Dud of an Echo
Earning the frontrunner spot as the summer’s “Most Annoying Film” is “Earth to Echo” a family film about three pre-adolescent boys who find a tiny electro-mechanical alien and must go to great lengths to protect him and help him return home safely.
If the movie was fun, creative, had great special effects and pulled at your heartstrings with convincing moments of sentimentality and genuine humor it might be considered a welcomed homage to the classic “E.T. The Extra-Terrestrial.” But since “Earth to Echo” is more annoying than enjoying, it feels like a shameless rip-off of the classic Spielberg adventure.
The film’s most egregious element is its hand-held camera “found footage” structure which can work in small doses (“Cloverfield,” “Chronicle”) but here gives new meaning to “nausea-inducing.” Perhaps younger folks will tolerate the seemingly A.D.D. fueled frenetic editing but it’s hard to imagine adults not reaching for Advil after about 15 minutes.

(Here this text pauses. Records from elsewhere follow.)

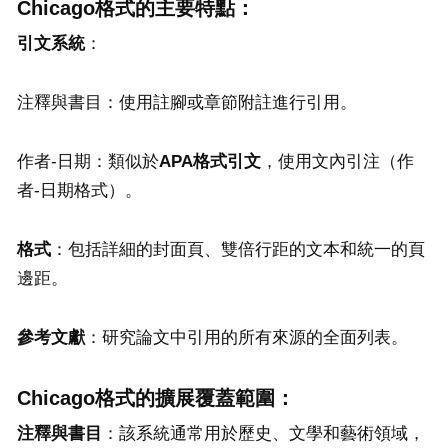
Chicago格式的主要特點：
引文系統
：
注釋與書目：使用註腳或章節附註進行引用。
作者-日期：類似於
APA
格式引文
，使用文內引注（作
者-日期格式）。
格式
：包括詳細的封面頁、雙倍行距的文本和統一的頁
邊距。
參考文獻
：研究論文中引用的所有來源的全面列表。
Chicago格式的擴展覆蓋範圍：
注釋與書目
：該系統通常用於歷史、文學和藝術領域，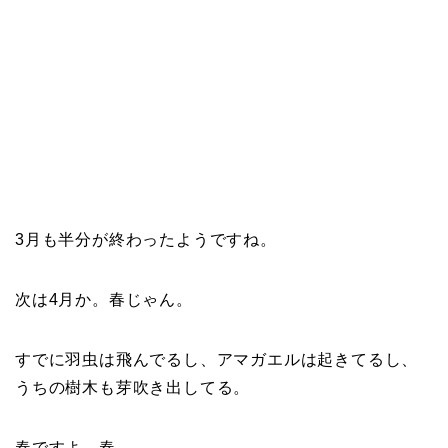
3月も半分が終わったようですね。
次は4月か。春じゃん。
すでに羽虫は飛んでるし、アマガエルは起きてるし、
うちの樹木も芽吹き出してる。
春ですよ。春。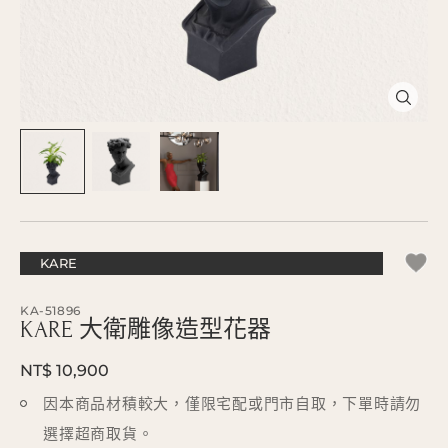
KARE
KA-51896
KARE 大衛雕像造型花器
NT$ 10,900
因本商品材積較大，僅限宅配或門市自取，下單時請勿
選擇超商取貨。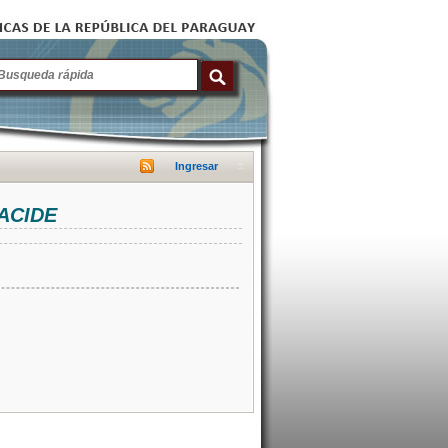
Ingresar
NACIDE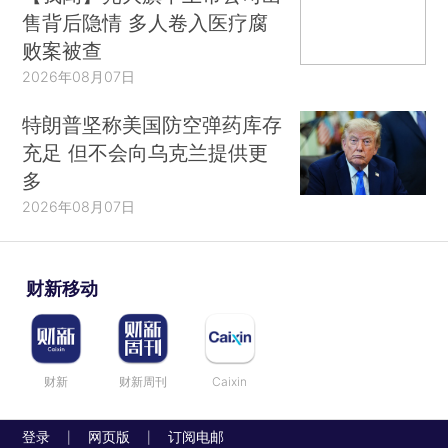
售背后隐情 多人卷入医疗腐
败案被查
2026年08月07日
特朗普坚称美国防空弹药库存
充足 但不会向乌克兰提供更
多
2026年08月07日
财新移动
财新
财新周刊
Caixin
登录
网页版
订阅电邮
|
|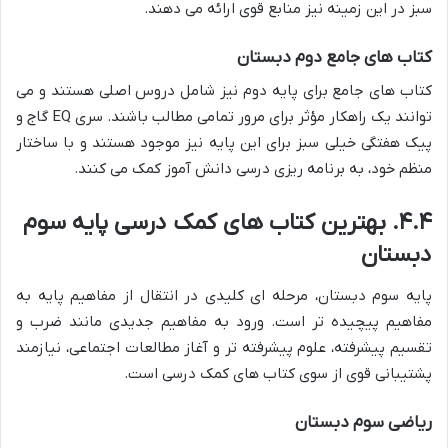
سبز در این زمینه نیز منابع قوی ارائه می دهند.
کتاب های جامع دوم دبستان
کتاب های جامع برای پایه دوم نیز شامل دروس اصلی هستند و می
توانند یک راهکار مؤثر برای مرور تمامی مطالب باشند. سری EQ گاج و
پیک هفتگی خیلی سبز برای این پایه نیز موجود هستند و با ساختار
منظم خود، به برنامه ریزی درسی دانش آموز کمک می کنند.
۴.۴. بهترین کتاب های کمک درسی پایه سوم
دبستان
پایه سوم دبستان، مرحله ای کلیدی در انتقال از مفاهیم پایه به
مفاهیم پیچیده تر است. ورود به مفاهیم جدیدی مانند ضرب و
تقسیم پیشرفته، علوم پیشرفته تر و آغاز مطالعات اجتماعی، نیازمند
پشتیبانی قوی از سوی کتاب های کمک درسی است.
ریاضی سوم دبستان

The young actors Ted Helm, Brian “Astro” Bradley, Reese Hartwig, and Ella Wahlestedt are cute and energetic but are given dialogue that neither reveals their personalities nor helps the audience really bond with them. The narrative is reduced primarily to repetitive exclamations (“That’s insane!”). There simply aren’t enough quiet moments to see the boys bond over their circumstance as the film is really a wild goose-chase with a predictable outcome. There are exactly two big CGI sequences (one of which is depicted in the film’s trailer), very disappointing for a film with a science-fiction angle.
Even the supposed villains here – a construction company that is displacing an entire suburban neighborhood under the guise of highway project is completely non-threatening.
“Earth to echo” might have aspired to be an homage to the classic extraterrestrial-centered family adventures of the past, but sad to say it is not even this generation’s “Short Circuit.” Families deserve much better entertainment at the movie theater, summer or otherwise.